_TASK DETAILS:_ Please copy the items again, beginning at the line that has "Population = 40" and stopping after the last one. Replace "Is it true that" with "Is it correct that", change nothing else, and leave out the pictures.

_SOURCE DATA:_
-- Opening Marker --
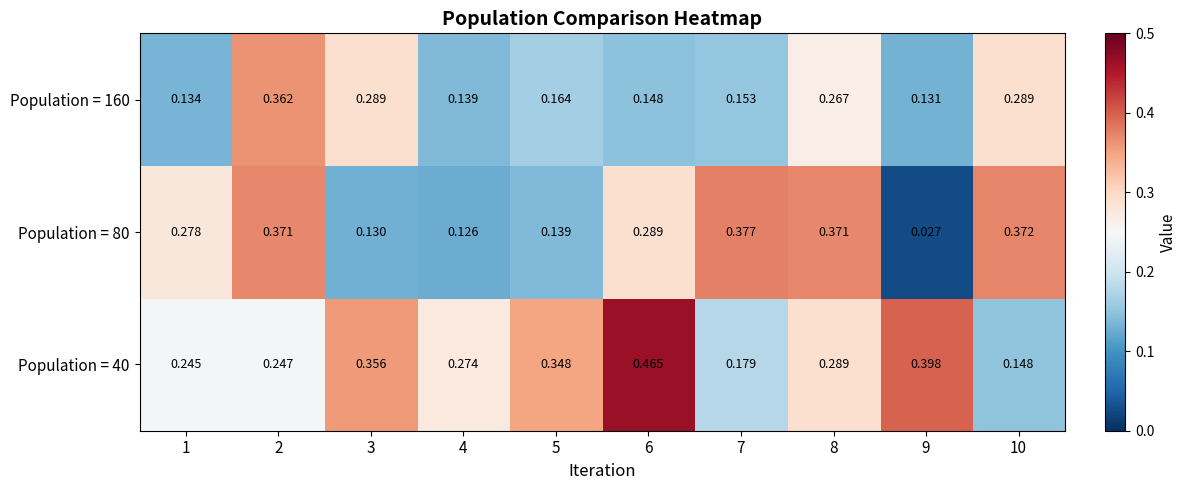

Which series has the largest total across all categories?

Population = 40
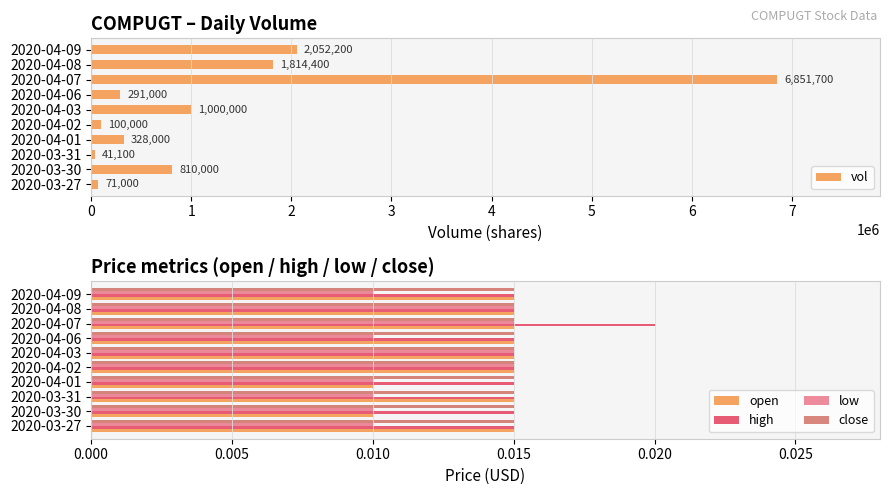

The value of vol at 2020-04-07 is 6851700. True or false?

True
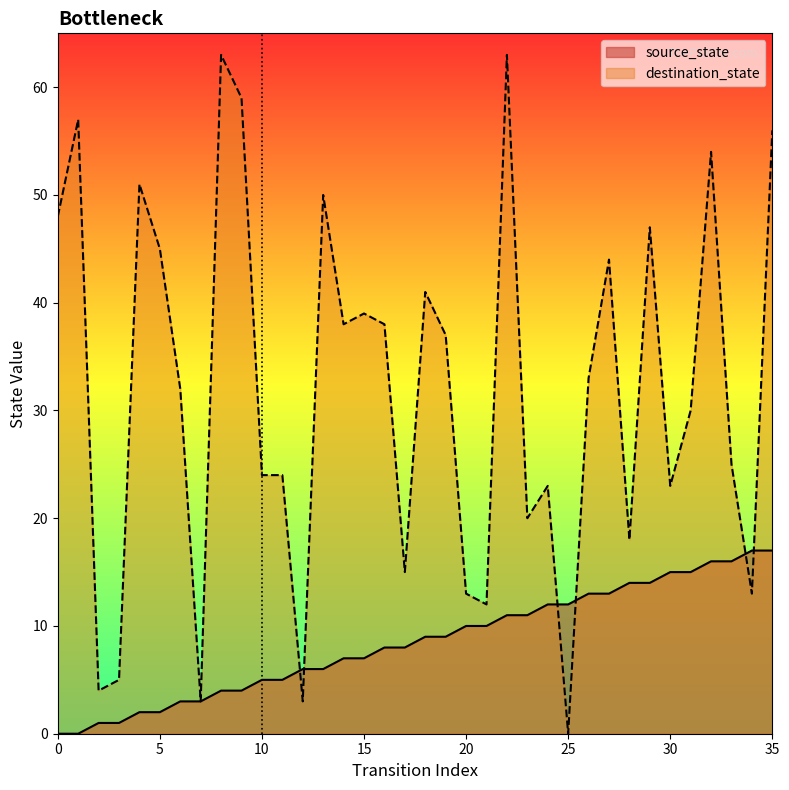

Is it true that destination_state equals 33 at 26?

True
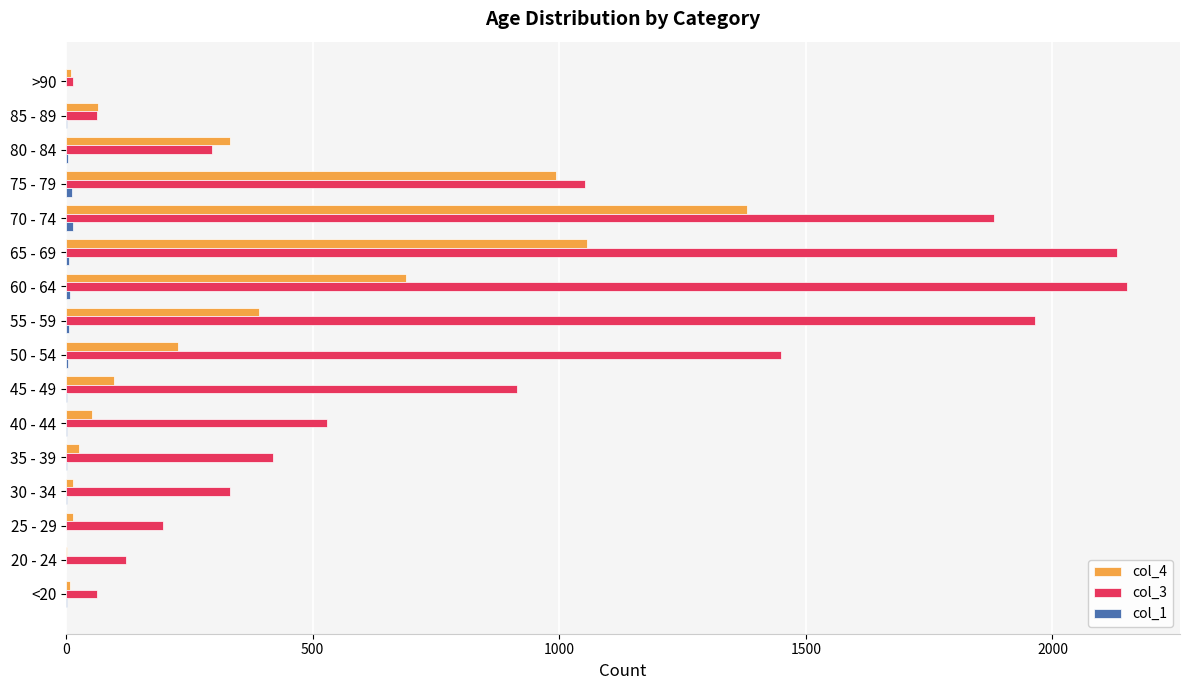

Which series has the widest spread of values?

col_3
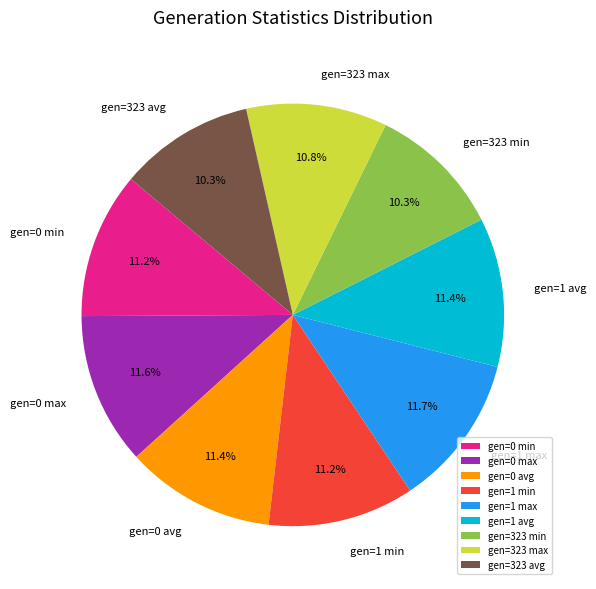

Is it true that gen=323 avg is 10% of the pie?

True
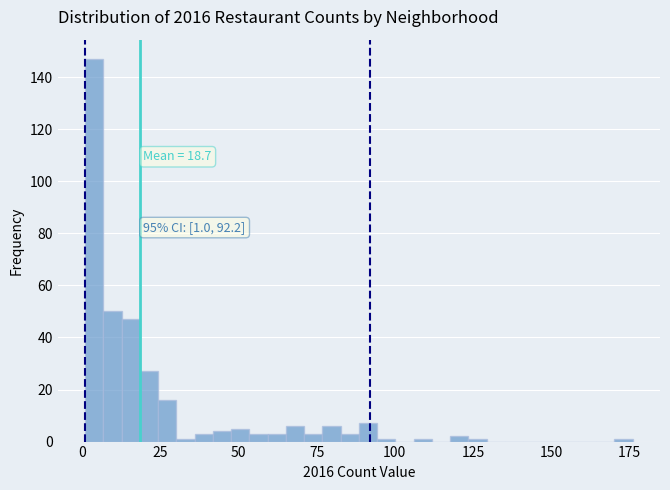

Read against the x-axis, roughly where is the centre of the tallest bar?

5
-- Closing Marker --
_TASK ANSWER:_
Population = 40

The value of vol at 2020-04-07 is 6851700. True or false?

True

Is it correct that destination_state equals 33 at 26?

True

Which series has the widest spread of values?

col_3

Is it correct that gen=323 avg is 10% of the pie?

True

Read against the x-axis, roughly where is the centre of the tallest bar?

5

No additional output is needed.